During a parliamentary session this week, Deputy Minister of Finance, Economic Development and Investment Promotion, Kudakwashe Mnangagwa, acknowledged the government’s concerns that the increased tax rate might discourage Zimbabweans from engaging in electronic transactions. The decision, he noted, was part of a broader “social and economic experiment” to gauge the reaction from the public and the business community, suggesting that the policy could be revisited based on the impact observed.
Previously, US dollar transactions were taxed at a rate of 1%, while transactions in local currency attracted a 2% tax. The recent statutory instrument issued by the Finance Minister sought to equalize the IMTT across all transactions, regardless of currency, to streamline tax administration and potentially increase revenue. However, this policy shift appears to have unintended consequences for the government’s broader goals of promoting electronic transactions and broader financial inclusiveness.
The hike in IMTT has sparked a backlash not only among the general populace but also within the legislative framework. Citizens Coalition for Change MP Corban Madzivanyika questioned the wisdom of increasing the tax rate at a time when the government is pushing for greater use of the banking sector and electronic payments to enhance financial inclusion.
Madzivanyika also highlighted the disproportionate impact of the tax on transactions involving large sums, which could further dissuade the adoption of the government-backed ZiG currency. He proposed a reduction in the IMTT rate for ZiG transactions to make it more appealing and support the currency’s uptake.
In response to these concerns, Deputy Minister Mnangagwa reiterated the government’s current priority on revenue collection but indicated openness to adjusting the policy. He emphasized the government’s intent to closely monitor the situation and potentially review the tax rate if it proves to be a significant barrier to financial inclusion or electronic transaction adoption.
The business community has also voiced its apprehension regarding the IMTT increase. Industry leaders argue that the tax adds a significant burden on top of an already heavy tax load, impacting operational costs and economic viability. These concerns are particularly pressing in Zimbabwe’s challenging economic environment, where businesses are navigating multiple financial pressures.

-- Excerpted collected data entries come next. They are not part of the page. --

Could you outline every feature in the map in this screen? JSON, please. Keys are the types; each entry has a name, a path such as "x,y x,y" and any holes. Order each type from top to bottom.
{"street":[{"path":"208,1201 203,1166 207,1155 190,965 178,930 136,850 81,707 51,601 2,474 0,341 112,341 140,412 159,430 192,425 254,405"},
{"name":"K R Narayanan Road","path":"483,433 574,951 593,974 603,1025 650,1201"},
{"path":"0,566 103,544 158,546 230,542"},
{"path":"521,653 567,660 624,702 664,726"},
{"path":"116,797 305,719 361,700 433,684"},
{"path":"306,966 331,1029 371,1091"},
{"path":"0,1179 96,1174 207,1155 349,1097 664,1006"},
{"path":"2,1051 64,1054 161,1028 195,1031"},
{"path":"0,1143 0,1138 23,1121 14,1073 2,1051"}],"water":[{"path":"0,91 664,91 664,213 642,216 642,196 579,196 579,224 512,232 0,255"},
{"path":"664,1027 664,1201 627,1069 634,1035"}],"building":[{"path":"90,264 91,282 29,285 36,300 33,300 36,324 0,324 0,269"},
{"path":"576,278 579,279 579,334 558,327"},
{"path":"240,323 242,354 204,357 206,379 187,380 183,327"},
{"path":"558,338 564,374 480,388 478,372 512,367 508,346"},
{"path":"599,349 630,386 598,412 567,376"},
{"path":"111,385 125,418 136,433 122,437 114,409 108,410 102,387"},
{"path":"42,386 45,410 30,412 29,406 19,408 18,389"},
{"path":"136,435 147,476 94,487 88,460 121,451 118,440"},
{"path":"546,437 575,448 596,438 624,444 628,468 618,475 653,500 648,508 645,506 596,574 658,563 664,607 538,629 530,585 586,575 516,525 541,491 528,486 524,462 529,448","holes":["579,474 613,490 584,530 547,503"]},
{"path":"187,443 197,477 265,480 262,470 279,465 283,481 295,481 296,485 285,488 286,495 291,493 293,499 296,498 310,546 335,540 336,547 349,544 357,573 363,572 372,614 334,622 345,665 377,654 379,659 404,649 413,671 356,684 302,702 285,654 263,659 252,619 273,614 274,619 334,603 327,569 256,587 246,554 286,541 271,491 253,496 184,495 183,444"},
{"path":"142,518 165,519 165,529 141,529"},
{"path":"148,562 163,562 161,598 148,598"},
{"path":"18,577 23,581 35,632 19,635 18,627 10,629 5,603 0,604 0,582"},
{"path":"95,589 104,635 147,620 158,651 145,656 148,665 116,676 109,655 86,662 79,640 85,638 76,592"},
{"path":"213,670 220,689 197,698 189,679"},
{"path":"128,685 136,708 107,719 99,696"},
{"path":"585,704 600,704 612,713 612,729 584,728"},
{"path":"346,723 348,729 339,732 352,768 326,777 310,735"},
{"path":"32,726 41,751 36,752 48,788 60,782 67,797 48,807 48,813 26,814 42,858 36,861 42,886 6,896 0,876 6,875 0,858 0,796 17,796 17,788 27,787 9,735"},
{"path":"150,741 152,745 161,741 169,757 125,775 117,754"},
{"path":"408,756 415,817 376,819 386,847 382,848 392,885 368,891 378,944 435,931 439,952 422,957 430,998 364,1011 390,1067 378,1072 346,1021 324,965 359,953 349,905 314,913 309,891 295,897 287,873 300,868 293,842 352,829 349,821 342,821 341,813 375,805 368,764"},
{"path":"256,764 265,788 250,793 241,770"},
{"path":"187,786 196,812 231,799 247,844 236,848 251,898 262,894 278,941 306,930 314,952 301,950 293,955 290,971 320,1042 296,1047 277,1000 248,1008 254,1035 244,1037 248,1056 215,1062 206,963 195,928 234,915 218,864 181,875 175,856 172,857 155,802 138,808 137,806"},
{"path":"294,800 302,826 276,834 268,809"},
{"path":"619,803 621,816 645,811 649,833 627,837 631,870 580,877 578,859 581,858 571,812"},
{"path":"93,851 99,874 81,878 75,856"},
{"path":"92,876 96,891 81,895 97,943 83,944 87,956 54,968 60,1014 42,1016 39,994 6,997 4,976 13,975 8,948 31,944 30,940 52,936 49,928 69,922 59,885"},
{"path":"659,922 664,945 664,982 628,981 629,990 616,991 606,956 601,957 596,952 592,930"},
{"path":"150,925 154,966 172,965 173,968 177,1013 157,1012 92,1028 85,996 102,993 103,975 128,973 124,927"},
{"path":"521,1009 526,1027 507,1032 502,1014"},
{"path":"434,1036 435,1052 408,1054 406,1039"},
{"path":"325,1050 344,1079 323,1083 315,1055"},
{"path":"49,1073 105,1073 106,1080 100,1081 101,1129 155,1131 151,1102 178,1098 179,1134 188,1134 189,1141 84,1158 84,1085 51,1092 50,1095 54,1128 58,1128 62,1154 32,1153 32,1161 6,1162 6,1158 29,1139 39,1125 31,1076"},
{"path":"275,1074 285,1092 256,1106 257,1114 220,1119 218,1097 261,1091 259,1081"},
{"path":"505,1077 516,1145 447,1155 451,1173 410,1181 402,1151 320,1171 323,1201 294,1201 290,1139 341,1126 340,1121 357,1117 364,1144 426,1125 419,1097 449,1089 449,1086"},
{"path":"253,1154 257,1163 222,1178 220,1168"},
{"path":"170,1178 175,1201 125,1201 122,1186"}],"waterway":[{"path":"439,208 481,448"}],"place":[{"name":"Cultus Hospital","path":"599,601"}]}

The Zimbabwean government’s decision to increase the IMTT on US dollar transactions reflects a delicate balancing act between revenue generation and economic stimulation. While the move aims to streamline tax rates across different currencies and capture more revenue from electronic transactions, it also risks hindering the very financial inclusivity it seeks to promote. The government’s acknowledgment of potential backfire and openness to revisiting the tax policy underscores the complexities involved in fiscal management and economic strategy in a digitally evolving marketplace. As Zimbabwe continues to navigate these challenges, the outcomes of this tax experiment will likely influence future policies in significant ways, impacting not just governmental revenue but also the economic behaviors of businesses and individuals across the nation.